* SUPPLIED MATERIAL
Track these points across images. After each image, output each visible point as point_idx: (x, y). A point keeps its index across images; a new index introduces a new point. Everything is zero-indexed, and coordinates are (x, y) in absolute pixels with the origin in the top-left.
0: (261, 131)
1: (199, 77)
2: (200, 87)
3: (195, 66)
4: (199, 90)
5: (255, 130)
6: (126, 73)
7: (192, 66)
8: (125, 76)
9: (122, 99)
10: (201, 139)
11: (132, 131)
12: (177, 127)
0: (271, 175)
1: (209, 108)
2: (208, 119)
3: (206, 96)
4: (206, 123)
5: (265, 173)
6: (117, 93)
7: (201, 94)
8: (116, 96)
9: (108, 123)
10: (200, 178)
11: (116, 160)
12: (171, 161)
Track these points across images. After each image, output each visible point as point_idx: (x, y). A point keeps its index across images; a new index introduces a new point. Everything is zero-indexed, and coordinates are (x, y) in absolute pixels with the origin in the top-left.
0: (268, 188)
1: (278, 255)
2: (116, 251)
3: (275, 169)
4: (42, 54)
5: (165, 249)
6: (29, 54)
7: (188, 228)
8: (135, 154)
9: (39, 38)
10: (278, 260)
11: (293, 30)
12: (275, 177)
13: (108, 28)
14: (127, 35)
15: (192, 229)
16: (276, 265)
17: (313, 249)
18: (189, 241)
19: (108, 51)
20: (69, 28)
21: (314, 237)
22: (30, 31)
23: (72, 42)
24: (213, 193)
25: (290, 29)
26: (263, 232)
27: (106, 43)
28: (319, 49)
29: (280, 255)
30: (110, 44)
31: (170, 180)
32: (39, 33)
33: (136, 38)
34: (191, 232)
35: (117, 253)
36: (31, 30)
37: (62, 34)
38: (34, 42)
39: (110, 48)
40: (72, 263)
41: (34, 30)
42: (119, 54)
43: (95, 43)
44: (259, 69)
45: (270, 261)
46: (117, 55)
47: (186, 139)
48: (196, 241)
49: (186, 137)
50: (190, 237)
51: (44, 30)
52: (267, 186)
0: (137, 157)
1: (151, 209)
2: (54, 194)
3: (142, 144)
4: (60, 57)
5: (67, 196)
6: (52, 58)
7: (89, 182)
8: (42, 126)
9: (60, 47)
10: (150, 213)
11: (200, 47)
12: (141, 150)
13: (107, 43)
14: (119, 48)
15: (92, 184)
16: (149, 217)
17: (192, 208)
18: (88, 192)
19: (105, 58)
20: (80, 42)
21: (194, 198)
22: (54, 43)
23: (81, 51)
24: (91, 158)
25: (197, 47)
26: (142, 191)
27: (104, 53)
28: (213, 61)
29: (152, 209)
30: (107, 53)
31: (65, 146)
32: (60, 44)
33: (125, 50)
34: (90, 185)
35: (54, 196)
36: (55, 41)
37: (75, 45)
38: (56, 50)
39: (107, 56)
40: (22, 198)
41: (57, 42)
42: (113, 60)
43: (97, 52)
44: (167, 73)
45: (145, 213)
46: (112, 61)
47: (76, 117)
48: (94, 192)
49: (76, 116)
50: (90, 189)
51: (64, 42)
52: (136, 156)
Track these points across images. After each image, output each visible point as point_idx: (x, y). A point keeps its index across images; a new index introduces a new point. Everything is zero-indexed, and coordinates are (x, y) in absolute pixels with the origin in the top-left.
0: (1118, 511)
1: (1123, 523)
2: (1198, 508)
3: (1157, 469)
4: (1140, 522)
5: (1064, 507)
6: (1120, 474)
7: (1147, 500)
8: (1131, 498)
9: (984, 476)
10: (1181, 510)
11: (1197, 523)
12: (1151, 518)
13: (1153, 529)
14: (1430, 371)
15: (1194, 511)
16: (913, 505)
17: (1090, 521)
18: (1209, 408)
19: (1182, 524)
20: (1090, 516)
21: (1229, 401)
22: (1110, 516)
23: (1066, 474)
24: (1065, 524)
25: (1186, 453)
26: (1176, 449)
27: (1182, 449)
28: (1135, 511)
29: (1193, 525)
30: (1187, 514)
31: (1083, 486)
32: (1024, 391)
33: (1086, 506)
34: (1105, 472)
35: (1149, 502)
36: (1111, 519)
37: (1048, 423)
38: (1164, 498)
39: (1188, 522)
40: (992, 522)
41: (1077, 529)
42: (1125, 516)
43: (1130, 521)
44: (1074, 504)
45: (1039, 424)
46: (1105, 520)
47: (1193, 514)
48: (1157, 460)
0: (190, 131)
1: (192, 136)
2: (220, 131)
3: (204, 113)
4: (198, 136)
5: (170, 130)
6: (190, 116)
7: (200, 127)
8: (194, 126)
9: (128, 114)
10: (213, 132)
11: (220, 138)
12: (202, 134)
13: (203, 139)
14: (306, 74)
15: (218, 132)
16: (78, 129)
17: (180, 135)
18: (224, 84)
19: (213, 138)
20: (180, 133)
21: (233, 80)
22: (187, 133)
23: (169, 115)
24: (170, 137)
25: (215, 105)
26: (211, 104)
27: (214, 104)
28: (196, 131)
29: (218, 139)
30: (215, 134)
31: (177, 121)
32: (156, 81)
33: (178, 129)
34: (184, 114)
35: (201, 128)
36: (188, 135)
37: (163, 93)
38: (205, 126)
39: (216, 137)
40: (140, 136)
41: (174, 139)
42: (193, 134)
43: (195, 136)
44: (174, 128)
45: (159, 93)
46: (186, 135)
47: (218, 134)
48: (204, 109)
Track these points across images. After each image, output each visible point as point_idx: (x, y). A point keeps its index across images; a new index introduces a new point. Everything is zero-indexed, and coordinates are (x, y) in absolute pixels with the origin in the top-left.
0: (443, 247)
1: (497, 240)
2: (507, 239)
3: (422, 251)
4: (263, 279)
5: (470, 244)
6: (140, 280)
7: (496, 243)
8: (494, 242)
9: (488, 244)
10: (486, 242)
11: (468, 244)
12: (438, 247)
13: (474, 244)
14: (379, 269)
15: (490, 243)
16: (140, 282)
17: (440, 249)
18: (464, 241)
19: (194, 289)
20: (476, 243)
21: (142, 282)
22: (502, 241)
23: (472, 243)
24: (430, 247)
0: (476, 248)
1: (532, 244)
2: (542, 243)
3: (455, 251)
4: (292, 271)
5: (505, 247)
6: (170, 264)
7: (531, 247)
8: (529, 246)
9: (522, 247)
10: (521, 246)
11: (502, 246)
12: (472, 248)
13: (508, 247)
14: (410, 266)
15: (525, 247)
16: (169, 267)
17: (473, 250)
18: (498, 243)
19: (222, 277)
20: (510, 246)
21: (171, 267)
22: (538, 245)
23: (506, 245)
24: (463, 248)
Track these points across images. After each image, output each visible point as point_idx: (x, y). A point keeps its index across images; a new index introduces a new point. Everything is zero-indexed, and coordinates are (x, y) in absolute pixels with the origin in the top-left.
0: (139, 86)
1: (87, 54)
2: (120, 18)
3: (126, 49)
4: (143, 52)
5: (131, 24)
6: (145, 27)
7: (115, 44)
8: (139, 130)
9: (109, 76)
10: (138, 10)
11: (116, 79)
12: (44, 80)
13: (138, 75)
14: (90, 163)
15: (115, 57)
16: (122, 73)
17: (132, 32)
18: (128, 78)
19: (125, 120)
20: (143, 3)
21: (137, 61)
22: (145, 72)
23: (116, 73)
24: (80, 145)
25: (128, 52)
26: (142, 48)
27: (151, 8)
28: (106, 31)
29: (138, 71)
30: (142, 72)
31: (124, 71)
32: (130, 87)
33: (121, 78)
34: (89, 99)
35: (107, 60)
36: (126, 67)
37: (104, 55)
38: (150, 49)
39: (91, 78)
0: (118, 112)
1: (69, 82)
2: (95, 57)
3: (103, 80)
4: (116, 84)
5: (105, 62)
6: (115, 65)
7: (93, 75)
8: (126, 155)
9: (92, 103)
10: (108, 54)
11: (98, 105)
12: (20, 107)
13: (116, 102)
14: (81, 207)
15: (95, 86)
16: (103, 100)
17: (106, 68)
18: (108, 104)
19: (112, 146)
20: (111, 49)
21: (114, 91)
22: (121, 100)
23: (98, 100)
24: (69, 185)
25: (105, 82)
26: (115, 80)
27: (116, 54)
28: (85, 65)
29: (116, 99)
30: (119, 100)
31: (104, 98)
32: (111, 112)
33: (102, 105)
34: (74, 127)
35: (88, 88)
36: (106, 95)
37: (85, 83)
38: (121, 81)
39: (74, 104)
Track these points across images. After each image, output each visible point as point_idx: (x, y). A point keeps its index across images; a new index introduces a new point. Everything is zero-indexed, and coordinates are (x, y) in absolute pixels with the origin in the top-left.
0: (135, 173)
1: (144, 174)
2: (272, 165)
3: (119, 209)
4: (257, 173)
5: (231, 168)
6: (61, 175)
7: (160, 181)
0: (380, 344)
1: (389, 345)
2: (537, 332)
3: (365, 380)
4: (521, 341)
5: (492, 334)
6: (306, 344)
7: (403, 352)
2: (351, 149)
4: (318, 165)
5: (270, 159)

* YOUR OBJECTIVE
Copy out, word for word, the part of the entries above that begins at the line with "6: (126, 73)" and ends at the line with "4: (42, 54)", including both.

* REPLY TO THE TASK
6: (126, 73)
7: (192, 66)
8: (125, 76)
9: (122, 99)
10: (201, 139)
11: (132, 131)
12: (177, 127)
0: (271, 175)
1: (209, 108)
2: (208, 119)
3: (206, 96)
4: (206, 123)
5: (265, 173)
6: (117, 93)
7: (201, 94)
8: (116, 96)
9: (108, 123)
10: (200, 178)
11: (116, 160)
12: (171, 161)
Track these points across images. After each image, output each visible point as point_idx: (x, y). A point keeps its index across images; a new index introduces a new point. Everything is zero-indexed, and coordinates are (x, y) in absolute pixels with the origin in the top-left.
0: (268, 188)
1: (278, 255)
2: (116, 251)
3: (275, 169)
4: (42, 54)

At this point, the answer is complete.